Attorneys for Paul Chirico allege in court papers filed Monday in Los Angeles Superior Court that attorneys for the county have not complied with a Sept. 9 court order directing that supplemental discovery responses be produced and that therefore the county’s answer to the suit should be stricken.
“It is well established that a party’s willful failure to comply with a court’s discovery order, in addition to being a contemptible offense, is a misuse of the discovery process and is grounds for the imposition of terminating sanctions, such as the striking of the answer and entry of a default judgment,” Chirico’s lawyers argue in their court papers. “Moreover, it appears that (the county) is deliberately withholding this discovery solely because it is supportive of the merits of the plaintiff’s case.”
In their court papers, attorneys for the county have denied any liability regarding Chirico’s allegations of assault, battery, intentional infliction of emotional distress, negligence, dangerous condition of public property, and deprivation of constitutional rights.
Chirico was an inmate in the county jail system from Feb. 8, 2019 to April 7, 2019 for “flicking” almond butter at his ex-girlfriend, according to the suit filed in January 2020.
The day after his incarceration, Chirico asked a guard if he could make a call because he was involved in a television show and needed to cancel his contracts, but the guard said something sarcastic, laughed, and walked away, the suit states.
Chirico then said, “Great, I should just kill myself then,” according to the suit.
The deputy was dismissive to Chirico’s statement, so the actor took a blanket from his bed, wrapped it around his neck, and attached it to the bars of his cell, the suit states.

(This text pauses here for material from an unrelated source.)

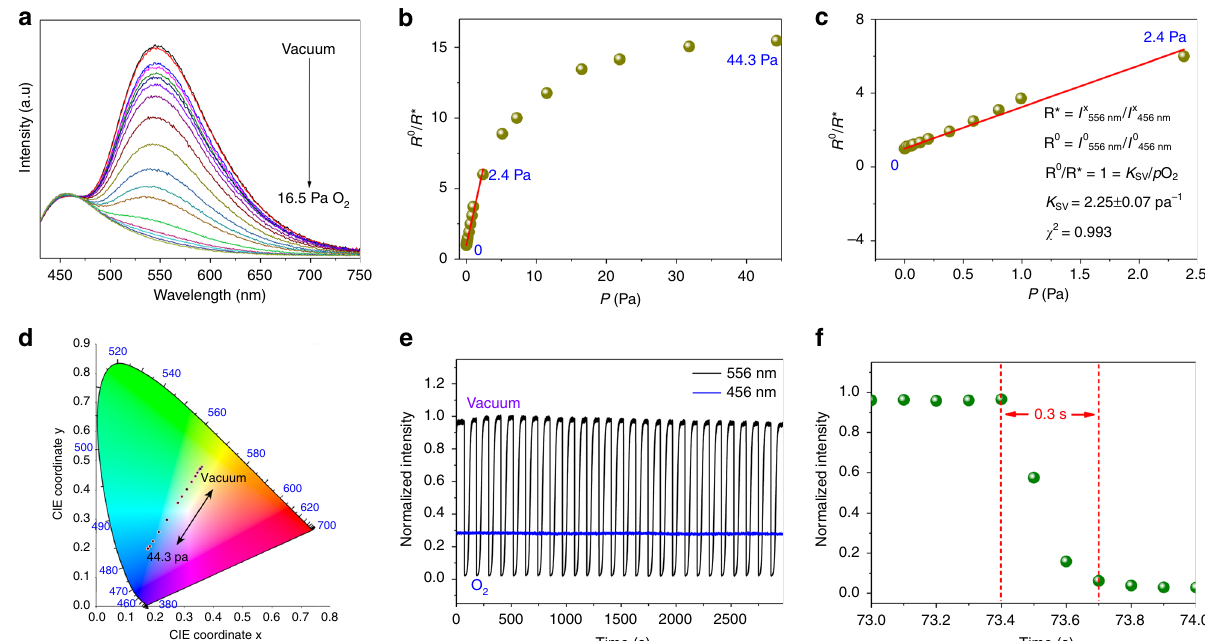
Fig. 3 Luminescent oxygen sensing. a Emission spectra of Ag 12 bpy-NH 2 under different oxygen pressures from 0 to 16.5 Pa (excited at 365 nm). b The correlation between the ratiometric photoluminescence response and O 2 partial pressure in the range of 0 – 44.3 Pa. c Representative Stern-Volmer plot of O 2 in the range of 0 – 2.4 Pa. d The emission color-changing range for ratiometric oxygen sensing. e Reversible luminescence cycles of Ag 12 bpy-NH 2 under alternating exposure to air/vacuum: on-off Ph (black folding line) and invariant Fl (blue straight line). f Enlargement of the response transient curves of Ag 12 bpy-NH 2 exposed to air. The response time of the air-quenching Ph component is ~0.3 s (the response time is de fi ned as the time corresponding to a 90% decrease in the emission intensity when the gas phase is changed from vacuum to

Chirico had never experienced suicidal ideation before, but the fear and depression he felt as a first-time inmate was overwhelming, according to his suit.
The guard returned to Chirico’s cell, and the actor complied with the guard’s request that he remove his neck and blanket from the cell bars, the suit states.
When Chirico, still “feeling the overwhelming urge to hurt himself,” started banging the back of his head on a wall while restrained on a bench, he was pushed to the ground and deputies banged his head on the floor, causing a laceration to his face, the suit states.
Chirico was later confined in a solitary cell where the toilet regularly overflowed and he was forced to live and eat amid the sewage, the suit states.
“Each time (Chirico) would complain … about the toxic state of his cell, (the deputies) would laugh at (him) and ridicule him for the stench in his cell,” the suit states.
Chirico was forced to take psychiatric medication by a jail employee who was not a licensed medical professional, the suit alleges.
When Chirico’s brother arrived from Alabama to visit, the plaintiff was “covered in fecal matter with a black eye and bruise covering half of (his) face with stitches on his eyebrow,” according to the suit, which additionally states that the actor began crying.
Chirico’s suit also alleges that he was not allowed to take a shower until two weeks after he was booked.
A hearing on Chirico’s motion is scheduled Jan. 5 before Judge Terry Green. Trial of the suit is set for Feb. 14.
Chirico had a recurring role as the mysterious butler Arthur in season 1 of the YouTube Premium television series “Escape the Night.”